## Exercise description
Your answer should consist of the lines holding "Liga", copied from the material below.

## Records
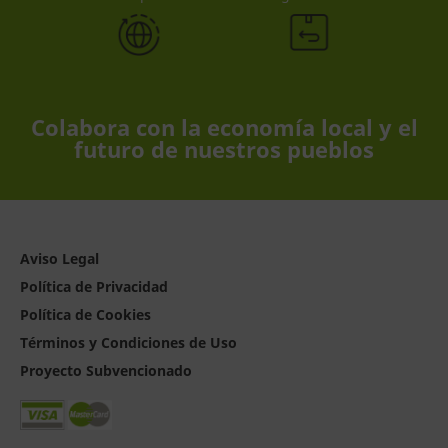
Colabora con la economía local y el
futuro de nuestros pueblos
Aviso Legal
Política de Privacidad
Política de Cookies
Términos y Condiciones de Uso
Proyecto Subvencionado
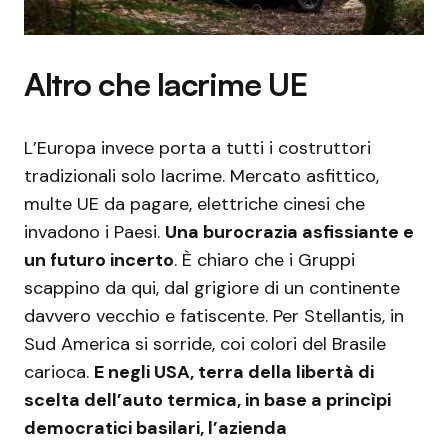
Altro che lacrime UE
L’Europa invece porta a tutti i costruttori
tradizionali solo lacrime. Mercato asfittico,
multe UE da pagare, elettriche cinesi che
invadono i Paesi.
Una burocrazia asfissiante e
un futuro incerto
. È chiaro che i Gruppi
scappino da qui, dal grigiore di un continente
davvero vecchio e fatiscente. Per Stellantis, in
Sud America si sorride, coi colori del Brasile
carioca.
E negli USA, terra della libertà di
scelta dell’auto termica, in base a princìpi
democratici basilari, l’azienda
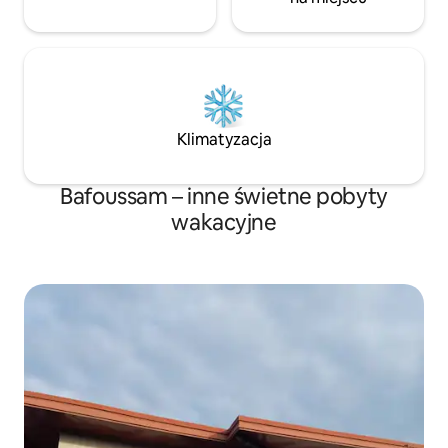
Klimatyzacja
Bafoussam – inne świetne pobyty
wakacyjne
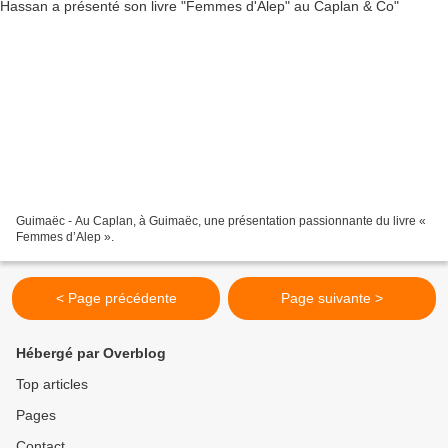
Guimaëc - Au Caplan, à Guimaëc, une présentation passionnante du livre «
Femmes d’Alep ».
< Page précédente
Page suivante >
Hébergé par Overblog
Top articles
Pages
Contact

* * *

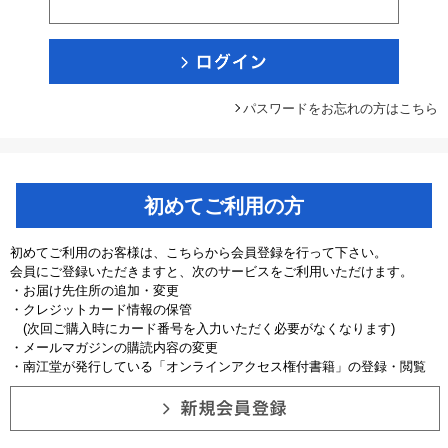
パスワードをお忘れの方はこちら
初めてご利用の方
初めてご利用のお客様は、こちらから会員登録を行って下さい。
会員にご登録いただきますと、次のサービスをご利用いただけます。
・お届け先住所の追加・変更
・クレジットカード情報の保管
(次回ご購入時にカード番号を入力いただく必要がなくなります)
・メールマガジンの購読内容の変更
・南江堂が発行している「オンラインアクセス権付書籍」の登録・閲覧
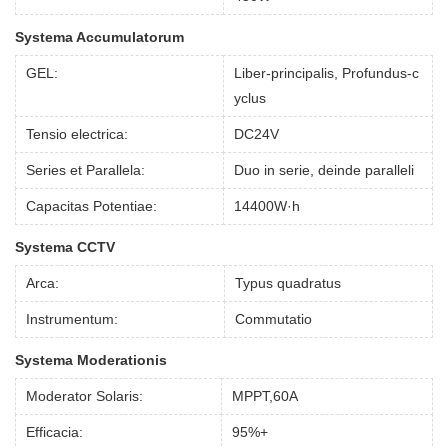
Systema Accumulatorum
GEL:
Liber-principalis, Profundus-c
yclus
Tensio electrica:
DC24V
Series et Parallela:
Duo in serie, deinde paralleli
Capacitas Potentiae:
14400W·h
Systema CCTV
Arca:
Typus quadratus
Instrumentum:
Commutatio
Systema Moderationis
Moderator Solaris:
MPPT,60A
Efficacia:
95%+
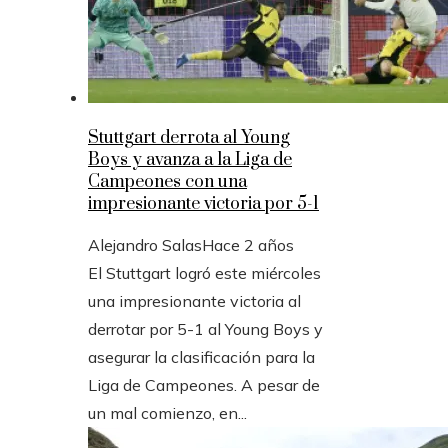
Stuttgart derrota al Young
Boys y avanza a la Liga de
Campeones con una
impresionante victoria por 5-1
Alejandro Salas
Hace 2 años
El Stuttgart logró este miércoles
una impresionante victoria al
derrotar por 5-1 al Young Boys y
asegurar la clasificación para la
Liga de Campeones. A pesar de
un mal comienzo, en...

## Response
Boys y avanza a la Liga de
Liga de Campeones. A pesar de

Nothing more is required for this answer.